(1) Under existing law, the Public Utilities Commission (CPUC) has regulatory authority over public utilities, including electrical corporations, as defined. Existing law requires every electrical corporation to file with the CPUC a standard tariff for electricity generated by an electric generation facility, as defined, that qualifies for the tariff, is owned and operated by a retail customer of the electrical corporation, and is located within the service territory of, and developed to sell electricity to, the electrical corporation. Existing law requires that, in order to qualify for the tariff, the electric generation facility: (1) have an effective capacity of not more than 3 megawatts, subject to the authority of the CPUC to reduce this megawatt limitation, (2) be interconnected and operate in parallel with the electric transmission and distribution grid, (3) be strategically located and interconnected to the electric transmission
system in a manner that optimizes the deliverability of electricity generated at the facility to load centers, and (4) meet the definition of an eligible renewable energy resource under the California Renewables Portfolio Standard Program (RPS program).

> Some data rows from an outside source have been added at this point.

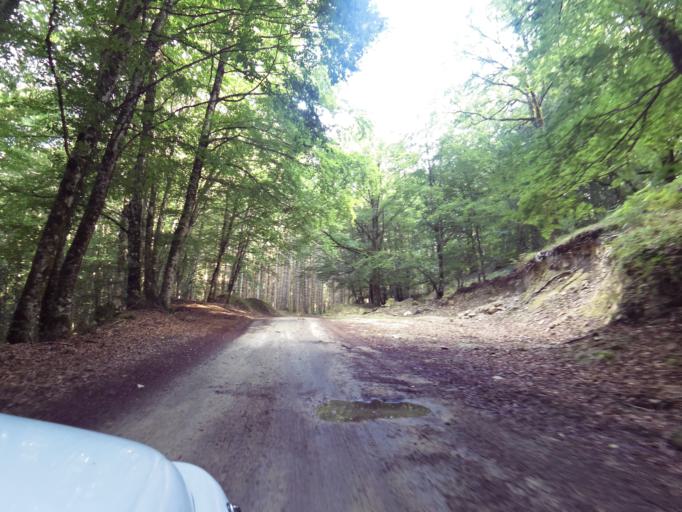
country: IT
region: Calabria
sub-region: Provincia di Vibo-Valentia
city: Nardodipace
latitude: 38.5118
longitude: 16.3795
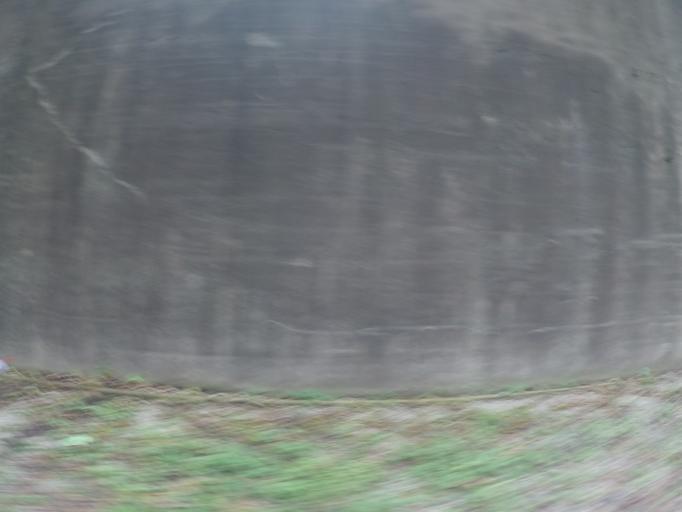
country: US
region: West Virginia
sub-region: Cabell County
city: Huntington
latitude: 38.4247
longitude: -82.3898
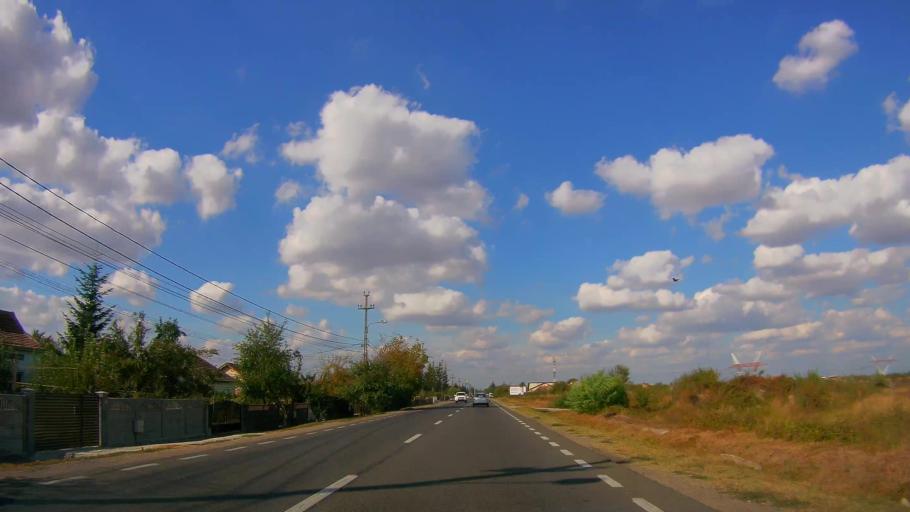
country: RO
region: Satu Mare
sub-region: Comuna Paulesti
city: Paulesti
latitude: 47.7578
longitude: 22.8833
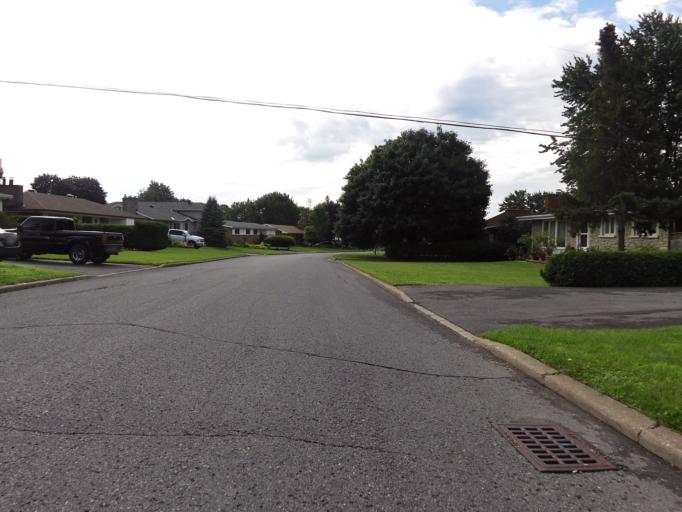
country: CA
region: Ontario
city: Ottawa
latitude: 45.3442
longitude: -75.7343
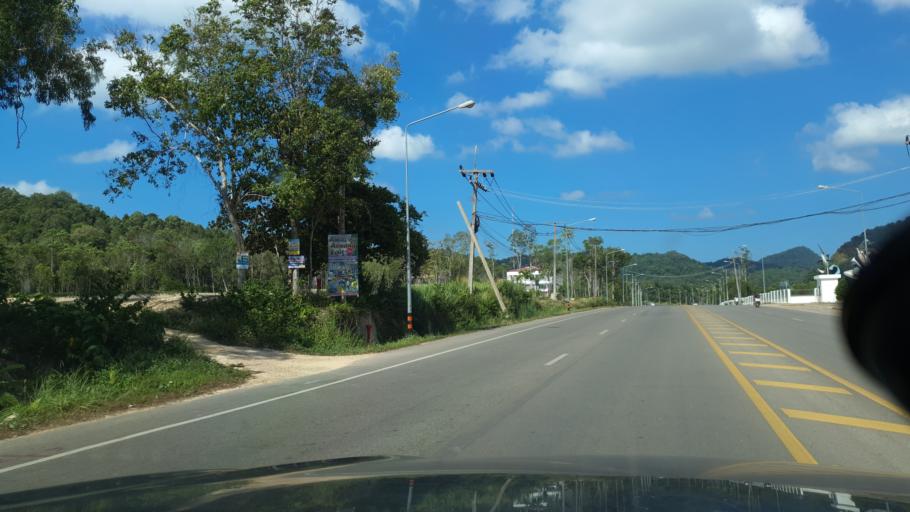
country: TH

Existing law requires that the tariff provide for payment for every kilowatthour of electricity purchased from an electric generation facility for a period of 10, 15, or 20 years, as authorized by the CPUC, and requires that the payment be the market price referent established by the CPUC pursuant to the RPS program and requires the price to include all current and anticipated environmental compliance costs. Existing decisions of the CPUC refer to a tariff adopted pursuant to these requirements as a feed-in tariff.
Existing law requires a local publicly owned electric utility that sells electricity at retail to 75,000 or more customers to adopt and implement a feed-in tariff for electricity purchased from an electric
generation facility meeting certain size, deliverability, and interconnection requirements and to consider certain factors.
This bill would require a state agency, as defined, generating electricity from an electric generation facility that operates under a feed-in tariff adopted pursuant to these requirements, and that is owned by, operated by, or on property under the control of, the state agency, to take the total annual amount of kilowatthours exported to the grid into consideration when determining whether the state agency has achieved the policy goals and objectives established by law or executive order for the state agency.
(2) Decisions of the CPUC adopted the California Solar Initiative. Existing law requires the CPUC to undertake certain steps in implementing the California Solar Initiative including the requirement that the CPUC authorize the award of monetary incentives for up to the first
megawatt of alternating current generated by solar energy systems, as defined, that meet the eligibility criteria established by the State Energy Resources Conservation and Development Commission (Energy Commission).
This bill, until January 1, 2013, would require the CPUC to authorize the award of monetary incentives for up to 5 megawatts of alternating current generated by an eligible state solar energy system, as defined. The bill would require the CPUC to limit any incentives provided for eligible state solar energy systems to an aggregate of 26 megawatts of alternating current.